Learned counsel for the appellant further submits that the courts below have further committed illegality in observing that the plaintiff failed to prove the tile of Jugat Singh, predecessor in title, despite the fact that the title of the Jugat Singh was not in question. From bare perusal of written statement it is clear that in the written statement there is specific plea of the defendant that Jugat Singh is not owner of the property. Despite this fact, no title deed of Jugat Singh was produced.
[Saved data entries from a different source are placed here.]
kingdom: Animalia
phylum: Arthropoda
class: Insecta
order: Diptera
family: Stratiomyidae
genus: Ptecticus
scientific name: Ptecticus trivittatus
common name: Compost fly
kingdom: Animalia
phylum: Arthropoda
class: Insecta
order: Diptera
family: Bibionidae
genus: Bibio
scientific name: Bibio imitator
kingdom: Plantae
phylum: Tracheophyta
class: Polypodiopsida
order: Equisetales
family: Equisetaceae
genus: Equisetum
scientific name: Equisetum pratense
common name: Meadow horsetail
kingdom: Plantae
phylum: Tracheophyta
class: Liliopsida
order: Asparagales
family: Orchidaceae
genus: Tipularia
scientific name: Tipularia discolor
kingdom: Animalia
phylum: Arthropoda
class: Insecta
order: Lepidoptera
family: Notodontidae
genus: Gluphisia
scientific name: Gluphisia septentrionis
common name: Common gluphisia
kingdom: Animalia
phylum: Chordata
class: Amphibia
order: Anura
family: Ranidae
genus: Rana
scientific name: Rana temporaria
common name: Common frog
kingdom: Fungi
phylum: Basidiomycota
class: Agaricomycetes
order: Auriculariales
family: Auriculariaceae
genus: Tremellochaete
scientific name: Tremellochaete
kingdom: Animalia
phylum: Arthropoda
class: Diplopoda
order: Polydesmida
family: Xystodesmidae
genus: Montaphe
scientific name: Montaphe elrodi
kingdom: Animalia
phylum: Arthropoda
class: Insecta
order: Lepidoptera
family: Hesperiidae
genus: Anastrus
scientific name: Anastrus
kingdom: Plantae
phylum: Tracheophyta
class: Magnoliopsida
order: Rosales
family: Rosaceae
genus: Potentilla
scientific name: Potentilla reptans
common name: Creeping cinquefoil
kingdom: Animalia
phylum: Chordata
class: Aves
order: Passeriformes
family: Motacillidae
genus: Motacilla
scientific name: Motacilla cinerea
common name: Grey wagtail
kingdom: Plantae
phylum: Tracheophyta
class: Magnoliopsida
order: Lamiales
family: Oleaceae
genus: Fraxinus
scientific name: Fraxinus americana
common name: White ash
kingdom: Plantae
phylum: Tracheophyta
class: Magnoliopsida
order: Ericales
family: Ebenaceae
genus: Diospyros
Apart from it, the question decided by the two courts below is that even if that sale deed was executed by Jugat Singh and this court even after assuming that Jugat Singh might be owner of the property in dispute, but plaintiff failed to prove that he was given possession and the defendants dispossessed the plaintiff as stated by the plaintiff is a finding of fact recorded by the courts below. Therefore, this submission of learned counsel for the appellant cannot give any benefit to the appellant.
Learned counsel for the appellant submitted that defendant failed to prove his title of the property and, therefore, two standards were adopted by the two courts below. While deciding the title of the appellant, the two courts below questioned the title of the seller of the plaintiff whereas when the defendants have not produced the title of their seller, the court has not taken note of this important fact. The argument advance by learned counsel for the appellant appears to be quite attractive, but having no substance. In a suit based on title, if plaintiff failed to prove his title and right to take possession the defendants' title and their right to remain in possession becomes absolutely irrelevant and plaintiff is not entitled for any decree simply on the ground that he failed to prove his title and his right to get possession from the defendants.
The argument cannot be accepted for further reason that plaintiff cannot rely upon the weekness in the case of defendant after failing to prove his case.
Learned counsel for the appellant also tried to submit that there are contradictions in the evidence of the defendants, which are material contradictions because they are relating to the title of the property of the defendants as claimed by the defendants. The scope under Section 100 of the
CPC cannot be expanded to the extent of re-appreciation of the evidence to arrive at a different conclusion than the conclusion to which the courts below have reached. I do not find that the contradictions are so material looking to the passes of the time after the execution of the deed.
In view of the above, I do not find any force in the submissions of learned counsel for the appellant. Hence, the appeal of the appellant is dismissed.